He took long showers, which was considered unusual for a boy. He never understood why and it never felt like a long time to him. He just liked taking his time. Also, he had a stubborn dandruff problem. But everyone else thought it was unmanly. No, they thought it was womanly. Women had long hair and took long showers, but men, real men that is, were supposed to be in-and-out. He knew that he was different from other boys, but could never understand how taking a long shower betrayed that.
“You spend an hour in the shower, like a bitch!” his mother told him one afternoon. She had just woken up from a nap, and her moody grumpiness made her words sound harsh. Well, harsher than normal. There was contempt in it. This wasn’t the first time she had said something like this. She regularly badgered him about being gay. She didn’t know that he was; he didn’t know that he was (he knew he didn’t want to be). But she threw the accusation in the air. It was rhetorical. She didn’t want to hear him confirm her fears but wanted to scare him from walking down that path. Homosexuality was a choice, she was sure, and scolding her son about acting gay was the surest way to make sure he never became gay.
These words pierced him; they attacked his sense of self. They made him hold contempt for himself. They would bury themselves inside and work their way through his mind for years. But at this age, 13, he learned to cope by ignoring her words and moving on. If it was just the two of them in the room, that was pretty easy. But this time, the maid of the house was right behind his mother. She laughed. He felt humiliated. He and the maid were close friends and he didn’t want her to think he was gay.
He spent the whole day at a faraway beach. Him, his brother, his two cousins, and their dad. It was a beach he had been to before. And it was a true local beach, unlike the crowded shores in the Zone Touristique. You had to drive on a narrow road through a forest to get to the shore. A few hundred feet into the water was half-a-ship, slightly collapsed on its left side. He never knew how it got there. The French colonizers had departed this part of the country last, after the official handover of power to the natives. He thought maybe the French had no use for taking all their ships back north and left some of them behind (but where’d the other half go?). The waves were strong that day, which made for a lot of wave-jumping fun, and sand and seaweed crowded in his trunks.
He never felt more at peace than on a beach. His favorite feeling in the world was smelling the beach before he could see it. Often the shore would pop up over the hump of a road or at the end of the road. But just smelling it he knew it was there. It filled him with excitement and serenity. Looking out at the endless sea made the world feel so much bigger. And on the beach, he knew how little he needed to be happy. Life was always more simple than it seemed.
That night he took a long shower. Even he knew that. But he had no choice. Just when he thought he was done, he’d find a patch of sand still stuck on his body and a thread of seaweed buried in his butt. He turned the water on again. Eventually, he washed his entire body clean. When he walked out, his aunt was waiting for him. She had knocked while he was in the bathroom. He already heard her say, “This isn’t normal.” (Unlike his mother, who only spoke in Arabic to him, his aunt spoke to him only in English.) But when he sat down in his towel drying off, she entered the room to say her peace. “Do you know what people say about it?” “Do you think this is normal?” “If you don’t change, even I, your aunt, will soon start thinking this.” He never answered any of her questions; he felt too embarrassed about the unspoken accusation but there was no need to say anything. This was a monologue, not a conversation. He was relieved when it was over.

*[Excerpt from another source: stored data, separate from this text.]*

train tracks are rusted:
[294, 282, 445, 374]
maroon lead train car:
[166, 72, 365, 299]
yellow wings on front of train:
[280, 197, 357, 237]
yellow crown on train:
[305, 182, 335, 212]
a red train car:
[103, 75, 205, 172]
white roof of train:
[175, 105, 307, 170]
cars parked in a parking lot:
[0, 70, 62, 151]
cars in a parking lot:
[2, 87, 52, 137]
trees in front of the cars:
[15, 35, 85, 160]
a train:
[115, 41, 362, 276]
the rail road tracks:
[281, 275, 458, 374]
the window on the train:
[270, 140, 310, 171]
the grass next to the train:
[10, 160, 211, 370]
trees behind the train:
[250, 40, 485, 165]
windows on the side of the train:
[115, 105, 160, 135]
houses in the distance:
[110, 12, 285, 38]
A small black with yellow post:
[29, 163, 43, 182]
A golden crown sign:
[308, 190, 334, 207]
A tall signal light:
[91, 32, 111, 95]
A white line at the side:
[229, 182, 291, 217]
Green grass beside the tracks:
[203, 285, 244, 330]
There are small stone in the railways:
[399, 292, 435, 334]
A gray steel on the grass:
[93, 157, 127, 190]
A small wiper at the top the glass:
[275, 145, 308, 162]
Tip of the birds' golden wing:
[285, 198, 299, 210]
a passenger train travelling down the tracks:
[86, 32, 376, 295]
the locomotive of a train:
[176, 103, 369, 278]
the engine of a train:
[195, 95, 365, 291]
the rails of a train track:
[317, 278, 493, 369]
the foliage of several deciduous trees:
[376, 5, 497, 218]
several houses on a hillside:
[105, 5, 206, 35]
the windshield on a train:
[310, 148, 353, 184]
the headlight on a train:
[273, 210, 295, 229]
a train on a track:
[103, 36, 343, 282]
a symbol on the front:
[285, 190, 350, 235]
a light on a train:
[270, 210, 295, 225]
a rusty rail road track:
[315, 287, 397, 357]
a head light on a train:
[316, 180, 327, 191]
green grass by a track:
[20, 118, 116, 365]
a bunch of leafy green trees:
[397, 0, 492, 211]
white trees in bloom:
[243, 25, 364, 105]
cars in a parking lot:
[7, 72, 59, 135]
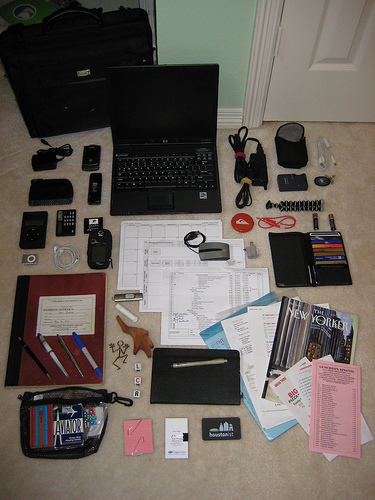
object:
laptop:
[102, 61, 223, 216]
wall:
[156, 0, 258, 131]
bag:
[0, 5, 161, 141]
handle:
[41, 4, 106, 29]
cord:
[224, 122, 269, 210]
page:
[307, 357, 361, 461]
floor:
[0, 69, 374, 499]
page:
[287, 351, 374, 450]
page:
[267, 355, 339, 463]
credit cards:
[309, 232, 341, 237]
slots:
[313, 260, 352, 286]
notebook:
[2, 271, 107, 389]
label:
[35, 292, 97, 338]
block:
[159, 265, 270, 346]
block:
[143, 239, 244, 260]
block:
[137, 223, 153, 239]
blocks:
[124, 226, 140, 239]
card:
[164, 417, 189, 460]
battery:
[86, 172, 103, 206]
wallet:
[268, 229, 354, 289]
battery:
[81, 144, 102, 173]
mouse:
[181, 229, 231, 262]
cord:
[180, 228, 209, 250]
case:
[150, 345, 246, 405]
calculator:
[55, 209, 76, 237]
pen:
[71, 329, 104, 381]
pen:
[55, 333, 87, 381]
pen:
[35, 330, 69, 379]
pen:
[14, 333, 53, 383]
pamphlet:
[260, 293, 362, 407]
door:
[261, 0, 374, 128]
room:
[0, 1, 374, 497]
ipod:
[86, 227, 114, 271]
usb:
[323, 209, 345, 234]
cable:
[35, 137, 75, 162]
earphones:
[306, 135, 337, 173]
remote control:
[87, 172, 103, 206]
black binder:
[3, 272, 32, 388]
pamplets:
[220, 295, 303, 432]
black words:
[321, 383, 329, 386]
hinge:
[271, 26, 284, 62]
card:
[122, 418, 153, 456]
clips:
[131, 436, 144, 457]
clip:
[171, 429, 192, 443]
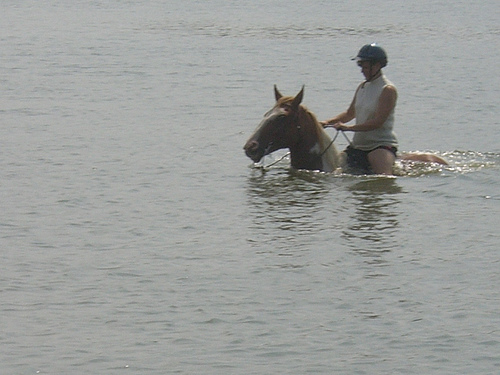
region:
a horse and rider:
[243, 42, 447, 178]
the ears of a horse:
[268, 85, 307, 106]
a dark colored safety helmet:
[350, 43, 388, 65]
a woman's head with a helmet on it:
[354, 44, 389, 78]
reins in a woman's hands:
[319, 117, 350, 131]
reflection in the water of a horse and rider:
[243, 175, 414, 258]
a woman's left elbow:
[367, 118, 384, 130]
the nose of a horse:
[242, 139, 254, 155]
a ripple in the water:
[400, 150, 497, 175]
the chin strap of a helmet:
[362, 58, 382, 79]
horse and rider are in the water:
[244, 37, 462, 189]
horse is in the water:
[241, 85, 452, 186]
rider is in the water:
[322, 38, 404, 176]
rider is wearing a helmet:
[321, 38, 403, 173]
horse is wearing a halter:
[238, 83, 335, 177]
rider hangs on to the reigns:
[311, 41, 402, 176]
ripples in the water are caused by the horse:
[260, 144, 497, 186]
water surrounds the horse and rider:
[0, 3, 497, 374]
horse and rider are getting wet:
[241, 37, 449, 188]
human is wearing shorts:
[315, 41, 409, 181]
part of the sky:
[273, 265, 286, 290]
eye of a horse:
[283, 120, 287, 127]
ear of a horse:
[301, 95, 310, 100]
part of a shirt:
[374, 115, 384, 127]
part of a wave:
[318, 293, 342, 319]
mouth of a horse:
[248, 150, 268, 164]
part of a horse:
[298, 136, 315, 151]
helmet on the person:
[348, 28, 403, 82]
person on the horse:
[326, 23, 426, 166]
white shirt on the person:
[336, 74, 402, 154]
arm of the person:
[336, 88, 399, 145]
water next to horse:
[249, 193, 333, 268]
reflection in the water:
[238, 178, 316, 231]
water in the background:
[72, 5, 176, 81]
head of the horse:
[236, 70, 328, 177]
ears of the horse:
[260, 68, 320, 115]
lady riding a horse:
[199, 35, 427, 226]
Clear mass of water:
[89, 330, 256, 357]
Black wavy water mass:
[248, 144, 332, 261]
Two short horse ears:
[269, 80, 307, 101]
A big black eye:
[274, 110, 291, 129]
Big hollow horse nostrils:
[241, 137, 265, 154]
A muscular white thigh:
[368, 142, 394, 176]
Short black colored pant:
[343, 145, 403, 162]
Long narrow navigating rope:
[323, 131, 335, 158]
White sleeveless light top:
[357, 89, 377, 118]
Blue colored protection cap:
[343, 40, 398, 67]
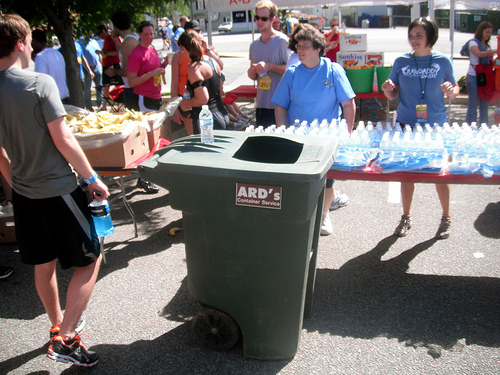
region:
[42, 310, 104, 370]
Man is wearing shoes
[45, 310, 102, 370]
Man is wearing black and orange shoes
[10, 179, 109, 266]
Man is wearing shorts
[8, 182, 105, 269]
Man is wearing black and gray shorts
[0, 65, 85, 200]
Man is wearing a shirt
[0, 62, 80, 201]
Man is wearing a gray shirt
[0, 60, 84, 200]
Man is wearing a t-shirt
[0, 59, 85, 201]
Man is wearing a gray t-shirt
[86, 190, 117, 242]
Man is holding a bottle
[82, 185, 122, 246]
Man is holding a blue bottle of sports drink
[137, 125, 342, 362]
A large plastic recycling bin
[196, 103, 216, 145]
A bottle of water on the bin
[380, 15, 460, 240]
A woman standing behind the table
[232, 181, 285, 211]
A company name on the bin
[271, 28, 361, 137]
A woman in a blue shirt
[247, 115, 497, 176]
Packages of water bottles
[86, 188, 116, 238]
A container of blue liquid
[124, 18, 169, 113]
A woman in a pink shirt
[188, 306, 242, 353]
A black wheel on the bin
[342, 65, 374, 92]
A large green pail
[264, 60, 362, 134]
the shirt is blue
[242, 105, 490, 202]
water bottles on the table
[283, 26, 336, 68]
the head of a woman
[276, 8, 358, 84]
the hair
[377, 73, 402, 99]
the hand of a woman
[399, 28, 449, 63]
the neck of a woman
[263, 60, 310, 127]
the arm of a woman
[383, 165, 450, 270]
the legs of a woman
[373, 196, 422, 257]
the foot of a woman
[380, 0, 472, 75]
the face of a woman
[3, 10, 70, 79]
the head of a man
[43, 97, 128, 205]
the arm of a man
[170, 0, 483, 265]
people standing at table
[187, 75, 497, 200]
table top filled with bottled water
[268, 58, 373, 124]
woman wearing blue shirt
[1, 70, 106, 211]
man wearing grey shirt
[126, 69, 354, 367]
green trash container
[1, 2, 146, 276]
man holding blue bottle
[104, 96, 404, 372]
whole on top of trash can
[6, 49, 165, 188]
box of items on table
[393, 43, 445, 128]
woman wearing lanyard around neck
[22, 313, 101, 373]
man wearing black and orange shoes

He got dressed and walked out. He was the last of the boys to shower. His brother and cousins weren’t in the house when he walked out onto the front patio. It was the summer and he was living in his grandmother’s home with his mother and siblings and cousins and their mom, and the permanent occupants, his favorite aunt, his grandmother, the maid, and his uncle. He knew the boys couldn’t have ventured far and as he stood on the patio he saw the front gate swing open and they strolled in talking loudly and licking ice cream.
He felt unsettled by what his aunt had said. He felt uncomfortable in his own skin. And as he looked at them, he envied them. Life must be so easy for them, he thought. They walk through life without thinking about who they are. They just know. He wanted to be like them. He wasn’t ready to admit to himself who he was and he wasn’t even sure he truly was that, at least not fully. But he knew that who he was meant that he had a burden to carry. He would have to spend his life carrying it. He didn’t think it would destroy him, but he thought it would be hard, at least sometimes.
He imagined his brain as a set of wires and putting his hand into his skull he wished he could rearrange them. So he could be normal. Just like the other boys. But he knew he couldn’t. He knew that he, as he is, was here to stay. He didn’t hate himself. If he didn’t think about it, life was still happy. But it was something a part of him wanted to change. To be done away with it, forever. He never stopped taking long showers.
Khelil Bouarrouj is a graduate of New York University and a Washington, DC-based artist and writer on queer politics.